PROBLEM SET -
1) In the Cold Cuts piece, where and when did the special edition about Beirut's trans elders premiere?
2) Convert the point-tracking listing into a numbered list, leaving out any blank lines.

PAGE EXCERPT -
A Photo Journal of Queer Life in Southwest Asia and North Africa

The first issue of Cold Cuts told a story about two drag queens getting ready to perform at a nightclub in Beirut. The text arrived in short snippets scattered through the pages, woven between photographs that carried the real weight. It was printed on newsprint — large-format, uncoated, deliberately impermanent — and delivered flat in a cardboard sleeve. Everything about it signalled that this was not a magazine interested in preciousness. It was interested in truth.

Created by Mohamad Abdouni, a Beirut-based photographer and filmmaker whose work has appeared in Vogue, GQ Middle East, and campaigns for Gucci and Fendi, Cold Cuts is a photo journal exploring queer culture and history in the SWANA region — Southwest Asia and North Africa. Abdouni has described it as an extension of himself: a print-based umbrella for the curiosities, affinities, and questions he wants to explore with other artists. It is his second publication, and the flexibility he lacked in his first became the founding principle of this one. The magazine has no fixed format, no locked-in theme, no commitment to staying the same from one issue to the next.

That openness led to the project’s most ambitious undertaking: Treat Me Like Your Mother: Trans Histories From Beirut’s Forgotten Past, a special edition built from years of conversations with trans elders in Lebanon. The interviews are candid, funny, and devastating — full of stories about medals thrown at drag queens, nightclub stages in wartime, and the quiet indignities of a city that forgot its own history. The project premiered at IDFA in November 2025 and was exhibited at the Lyon Biennale. Abdouni has said that these women taught him more about his own gender and comfort in his body than any contemporary political discourse ever did.

Distributed through Stack Magazines in London and stocked at Dazed Newsagents among other outlets, Cold Cuts reaches an international audience, but its heart stays in Beirut. The newsprint format, the flat delivery, the refusal to be precious about materials — all of it mirrors the magazine’s editorial stance: that the stories it tells are too urgent and too human to be trapped behind a glossy cover. A free PDF of Treat Me Like Your Mother is available on the website, because some things matter more than sales.

EXTRACTED RECORDS -

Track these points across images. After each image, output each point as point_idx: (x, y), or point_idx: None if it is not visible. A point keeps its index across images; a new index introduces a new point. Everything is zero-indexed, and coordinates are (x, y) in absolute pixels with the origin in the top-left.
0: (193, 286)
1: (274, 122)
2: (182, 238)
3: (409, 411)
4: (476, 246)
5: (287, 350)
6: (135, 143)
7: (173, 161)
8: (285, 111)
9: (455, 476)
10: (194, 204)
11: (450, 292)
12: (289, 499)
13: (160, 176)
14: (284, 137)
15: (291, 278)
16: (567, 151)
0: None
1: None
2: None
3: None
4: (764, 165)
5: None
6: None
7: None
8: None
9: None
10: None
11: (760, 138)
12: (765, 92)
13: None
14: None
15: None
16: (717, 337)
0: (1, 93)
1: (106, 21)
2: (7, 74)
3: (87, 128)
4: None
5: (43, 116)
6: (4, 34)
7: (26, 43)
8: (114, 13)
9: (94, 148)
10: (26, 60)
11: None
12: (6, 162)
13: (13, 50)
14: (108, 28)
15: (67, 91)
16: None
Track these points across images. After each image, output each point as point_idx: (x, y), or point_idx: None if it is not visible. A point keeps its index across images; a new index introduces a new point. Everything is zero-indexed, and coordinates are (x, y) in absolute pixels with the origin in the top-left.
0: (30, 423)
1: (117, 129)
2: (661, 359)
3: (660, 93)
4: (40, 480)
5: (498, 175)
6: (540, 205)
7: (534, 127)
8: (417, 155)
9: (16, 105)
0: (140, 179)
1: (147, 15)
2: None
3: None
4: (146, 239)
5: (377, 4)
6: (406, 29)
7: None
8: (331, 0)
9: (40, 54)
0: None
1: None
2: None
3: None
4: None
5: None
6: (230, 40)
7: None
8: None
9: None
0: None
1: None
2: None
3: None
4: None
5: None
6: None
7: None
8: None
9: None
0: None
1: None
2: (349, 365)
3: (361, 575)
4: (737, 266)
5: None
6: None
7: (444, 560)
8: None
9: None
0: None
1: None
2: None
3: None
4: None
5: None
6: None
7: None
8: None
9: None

TASK RESPONSES -
1) It premiered at IDFA in November 2025.

2)
1. Track these points across images. After each image, output each point as point_idx: (x, y), or point_idx: None if it is not visible. A point keeps its index across images; a new index introduces a new point. Everything is zero-indexed, and coordinates are (x, y) in absolute pixels with the origin in the top-left.
2. 0: (193, 286)
3. 1: (274, 122)
4. 2: (182, 238)
5. 3: (409, 411)
6. 4: (476, 246)
7. 5: (287, 350)
8. 6: (135, 143)
9. 7: (173, 161)
10. 8: (285, 111)
11. 9: (455, 476)
12. 10: (194, 204)
13. 11: (450, 292)
14. 12: (289, 499)
15. 13: (160, 176)
16. 14: (284, 137)
17. 15: (291, 278)
18. 16: (567, 151)
19. 0: None
20. 1: None
21. 2: None
22. 3: None
23. 4: (764, 165)
24. 5: None
25. 6: None
26. 7: None
27. 8: None
28. 9: None
29. 10: None
30. 11: (760, 138)
31. 12: (765, 92)
32. 13: None
33. 14: None
34. 15: None
35. 16: (717, 337)
36. 0: (1, 93)
37. 1: (106, 21)
38. 2: (7, 74)
39. 3: (87, 128)
40. 4: None
41. 5: (43, 116)
42. 6: (4, 34)
43. 7: (26, 43)
44. 8: (114, 13)
45. 9: (94, 148)
46. 10: (26, 60)
47. 11: None
48. 12: (6, 162)
49. 13: (13, 50)
50. 14: (108, 28)
51. 15: (67, 91)
52. 16: None
53. Track these points across images. After each image, output each point as point_idx: (x, y), or point_idx: None if it is not visible. A point keeps its index across images; a new index introduces a new point. Everything is zero-indexed, and coordinates are (x, y) in absolute pixels with the origin in the top-left.
54. 0: (30, 423)
55. 1: (117, 129)
56. 2: (661, 359)
57. 3: (660, 93)
58. 4: (40, 480)
59. 5: (498, 175)
60. 6: (540, 205)
61. 7: (534, 127)
62. 8: (417, 155)
63. 9: (16, 105)
64. 0: (140, 179)
65. 1: (147, 15)
66. 2: None
67. 3: None
68. 4: (146, 239)
69. 5: (377, 4)
70. 6: (406, 29)
71. 7: None
72. 8: (331, 0)
73. 9: (40, 54)
74. 0: None
75. 1: None
76. 2: None
77. 3: None
78. 4: None
79. 5: None
80. 6: (230, 40)
81. 7: None
82. 8: None
83. 9: None
84. 0: None
85. 1: None
86. 2: None
87. 3: None
88. 4: None
89. 5: None
90. 6: None
91. 7: None
92. 8: None
93. 9: None
94. 0: None
95. 1: None
96. 2: (349, 365)
97. 3: (361, 575)
98. 4: (737, 266)
99. 5: None
100. 6: None
101. 7: (444, 560)
102. 8: None
103. 9: None
104. 0: None
105. 1: None
106. 2: None
107. 3: None
108. 4: None
109. 5: None
110. 6: None
111. 7: None
112. 8: None
113. 9: None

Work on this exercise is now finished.